When I went back inside, the room was so full of people that I couldn’t even get to my mum, but when I did we had no words, just tears. We held hands.
I remember becoming very hot and feeling overwhelmed as if I couldn’t breathe. The next thing I knew there was a doctor asking if I wanted to take some tablets to help me calm down. Looking back, I think I had a panic attack.
I asked when we could see Isaac. The doctor said we couldn’t see him due to the need to retain evidence – effectively Isaac’s body was now a crime scene and they could not risk contamination or loss of evidence due to us entering the room or touching him.
I was adamant I would not leave until I saw Isaac.
In the end they agreed to let me stay while they brought him past on the way to the morgue, but only if I didn’t touch him. As they wheeled him past I knew it was real and there was no going back. Isaac was dead and it was time to go home – but what was I supposed to do? What happened next?
The days that followed were a blur. I kept expecting him to walk through the door and tell me it was all a big mistake, and to this day I still do.
We were finally allowed to go to the morgue and see Isaac on 28 January.
I went into the room and he looked so peaceful, like he was asleep. We were only allowed to see from his neck up due to the trauma his body had been through.
I gave him the biggest hug and in that moment I expected him to wake up but he didn’t! He lay lifeless, and as I began to stroke his face I noticed the cuts to the back of his neck. I looked at my mum; she knew what I had seen and she grabbed my hand to keep me calm. I cried, she cried, my brother cried. We knew this was our reality.
They could only keep Isaac’s body out in the air for a certain amount of time so we had to leave, but we left pictures and clothes sprayed in his aftershave, so he had things from home with him.
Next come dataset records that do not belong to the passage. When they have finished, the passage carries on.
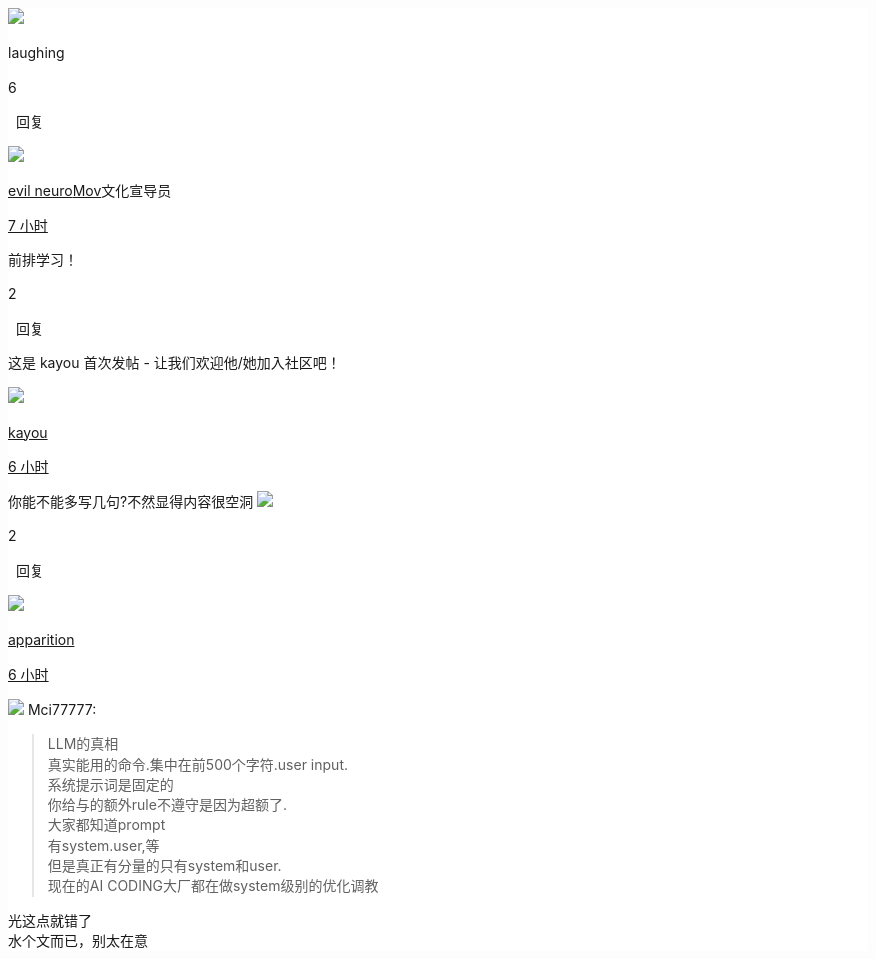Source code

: ![](https://linux.do/images/emoji/twemoji/laughing.png?v=14)

laughing

6

​ ​ 回复

[![](https://linux.do/user_avatar/linux.do/mov/96/571094_2.png)
](/u/Mov)

[evil neuro](/u/Mov)[Mov](/u/Mov)文化宣导员

[7 小时](/t/topic/792073/3?u=niyan2025 "发布日期")

前排学习！

  

2

​ ​ 回复

这是 kayou 首次发帖 - 让我们欢迎他/她加入社区吧！

[![](https://linux.do/user_avatar/linux.do/kayou/96/367019_2.png)
](/u/kayou)

[kayou](/u/kayou)

[6 小时](/t/topic/792073/4?u=niyan2025 "发布日期")

你能不能多写几句?不然显得内容很空洞 ![](https://linux.do/images/emoji/twemoji/thinking.png?v=14)

  

2

​ ​ 回复

[![](https://linux.do/user_avatar/linux.do/apparition/96/802222_2.png)
](/u/apparition)

[apparition](/u/apparition)

[6 小时](/t/topic/792073/5?u=niyan2025 "发布日期")

![](https://linux.do/user_avatar/linux.do/mci77777/48/504682_2.png)
 Mci77777:

> LLM的真相  
> 真实能用的命令.集中在前500个字符.user input.  
> 系统提示词是固定的  
> 你给与的额外rule不遵守是因为超额了.  
> 大家都知道prompt  
> 有system.user,等  
> 但是真正有分量的只有system和user.  
> 现在的AI CODING大厂都在做system级别的优化调教

光这点就错了  
水个文而已，别太在意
I could see that my family was broken, but didn’t know how to make it better. We all looked after one another but the fact was there was a massive part of the jigsaw missing, and that was Isaac. The thought that he was alone in the cold, dark morgue was crushing.
Although I am very proud of Isaac’s achievements and am happy he got to make a music video before he died, I don’t like to watch it. To me, it sealed my brother’s fate and took away his future.
In the video Isaac and his friends had been in the Costin Street area, where his murderers lived, and they had been spraying alcohol and spitting on their names, which were graffitied on a wall.
They tracked Isaac down, and although he tried to escape he had no chance. They set upon him by cornering him, and stabbed him all over his body with such brutality and force that he was covered in stab wounds.
They were eventually stopped by a passer-by, but it was too late. Isaac’s lung was punctured and he did not even make it to the hospital.
Isaac died alone in the back of an ambulance at 6.20pm on Saturday 25 January 2014. That was the day he lost his life, and the day our life sentence began.
Five years ago, Isaac Stone was killed in Bedford. He was stabbed. His sister, Channitta, has been working hard ever since to raise awareness of knife crime, and encourage young people not to carry weapons, and this week she’s telling her story on our blog.